Stored dataset items:
☆ ☆ ☆ ☆ ☆ ☆ ☆

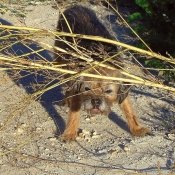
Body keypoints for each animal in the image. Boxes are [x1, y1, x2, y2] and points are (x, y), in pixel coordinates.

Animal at [54, 4, 150, 141]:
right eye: (87, 89)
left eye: (108, 91)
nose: (95, 101)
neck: (100, 61)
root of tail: (75, 6)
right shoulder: (78, 89)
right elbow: (74, 113)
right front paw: (69, 133)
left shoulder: (122, 89)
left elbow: (129, 110)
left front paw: (137, 129)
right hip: (62, 62)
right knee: (68, 83)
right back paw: (67, 99)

☆ ☆ ☆ ☆ ☆ ☆ ☆

_TASK DIRECTIONS_
All the records above must be retyped exactly, except for their pictures.

_EXERCISE SOLUTION_
Body keypoints for each animal in the image. Boxes are [x1, y1, x2, y2] and points are (x, y), in pixel coordinates.

Animal at [54, 4, 150, 141]:
right eye: (87, 89)
left eye: (108, 91)
nose: (95, 101)
neck: (100, 61)
root of tail: (75, 6)
right shoulder: (78, 89)
right elbow: (74, 113)
right front paw: (69, 133)
left shoulder: (122, 89)
left elbow: (129, 110)
left front paw: (137, 129)
right hip: (62, 62)
right knee: (68, 83)
right back paw: (67, 99)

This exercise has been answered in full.